No one knows the machinations of the day-to-day silver price better than Ted Butler.
Ted publishes bi-weekly commentary at www.butlerresearch.com, with a special focus on the silver market, which he’s been closely following for over 30 years. Ted is an expert’s expert.
So naturally, that’s whom I turned to for an in-depth perspective on what’s really going on with the silver price. As usual, Ted tells it like it is.
I think you’ll be fascinated by Ted’s tremendous insights…
Ted Butler on Silver Price Manipulation
Peter Krauth: Ted, you’re widely recognized as the foremost expert on manipulation in the silver futures market. How do you define manipulation, and how are the main players benefiting from that?
Ted Butler: Manipulation is another way of saying someone controls and dominates the market by means of an excessively large position. So, just by holding such a large concentrated position, the manipulation is largely explained. In real terms, whenever a single entity or a few entities come to dominate a market, all sorts of alarms should be sounded. This is at the heart of US antitrust law. It is no different under commodity law.
Price manipulation is the most serious market crime possible under commodity law. In fact, there is a simple and effective and time-proven antidote to manipulation that has existed for almost a century, and that solution is speculative position limits. Currently, the Commodities Futures Trading Commission (CFTC) is attempting to institute position limits in silver, but the big banks are fighting it tooth and nail.

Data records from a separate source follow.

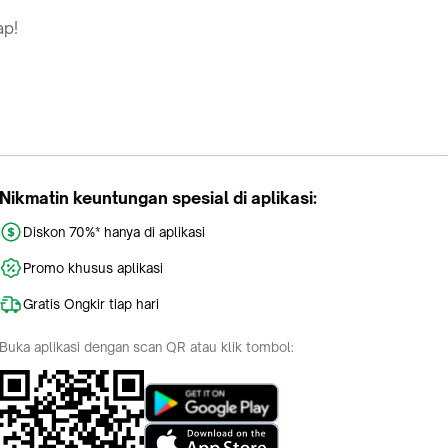
ap!
Nikmatin keuntungan spesial di aplikasi:
Diskon 70%* hanya di aplikasi
Promo khusus aplikasi
Gratis Ongkir tiap hari
Buka aplikasi dengan scan QR atau klik tombol:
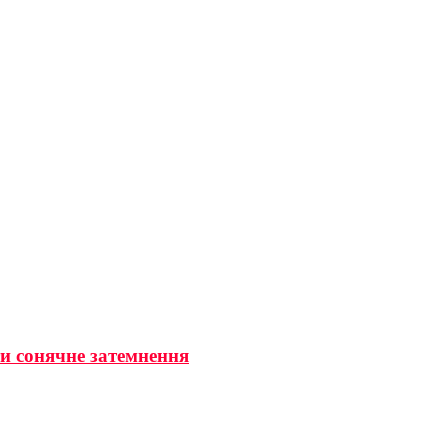
ти сонячне затемнення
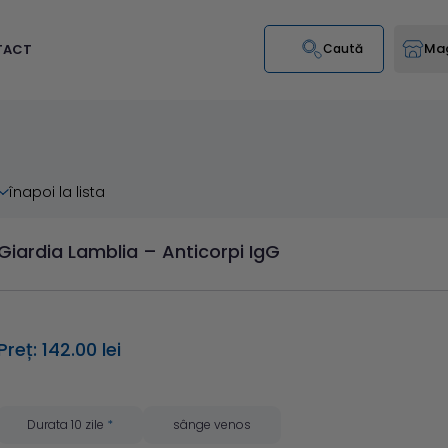
Mag
TACT
Caută
înapoi la lista
Giardia Lamblia – Anticorpi IgG
Preț: 142.00 lei
Durata 10 zile
*
sânge venos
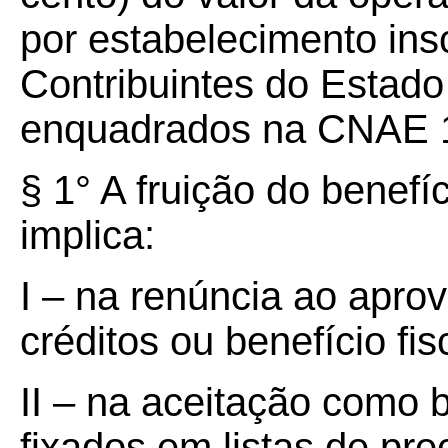
por estabelecimento ins
Contribuintes do Estad
enquadrados na CNAE 1
§ 1° A fruição do benefíc
implica:
I – na renúncia ao apro
créditos ou benefício fis
II – na aceitação como 
fixados em listas de pr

As far as any benefits the manipulators may reap, it varies with each entity. But if you dominate and control a market by means of a large concentrated position, you can put the price wherever you desire at times, and that’s exactly what the silver manipulators do regularly. This explains why we have such wicked sell-offs in silver; because the big shorts pull all sorts of dirty market tricks to send the price lower.
PK: Could you tell us when and how you got started researching this matter?
TB: It started around 1985, when a brokerage client asked me to explain how silver could remain so low in price (in the single digits) when the world was consuming more metal than was being produced. I accepted the intellectual challenge, and it took me more than a year to figure out that the paper short positions on the Comex were so large as to constitute an almost unlimited supply. It was this paper supply that was depressing the price.
PK: Who are the main players in this manipulation scheme? On average, what percentage of Comex silver contracts are “controlled” by these main players?
TB: Under US commodity law, the names of individual traders are kept confidential. However, it is no secret that the commercial traders are the big shorts. It is also no secret that these big commercial shorts are mostly money center banks and financial institutions. Based upon government data and correspondence, the largest such short almost certainly is JPMorgan Chase & Co. (NYSE: JPM), who inherited their big silver short position from Bear Stearns when JPM took over that firm in 2008.
Together, the eight largest commercial silver shorts on the Comex generally account for 50% to 60% of the entire net Comex silver market, with JPMorgan alone holding around 25% or more of the entire market. I would hold that those percentages of concentration and control constitute manipulation, in and of themselves. By the way, there is no comparable concentration on the long side; only the short side of silver.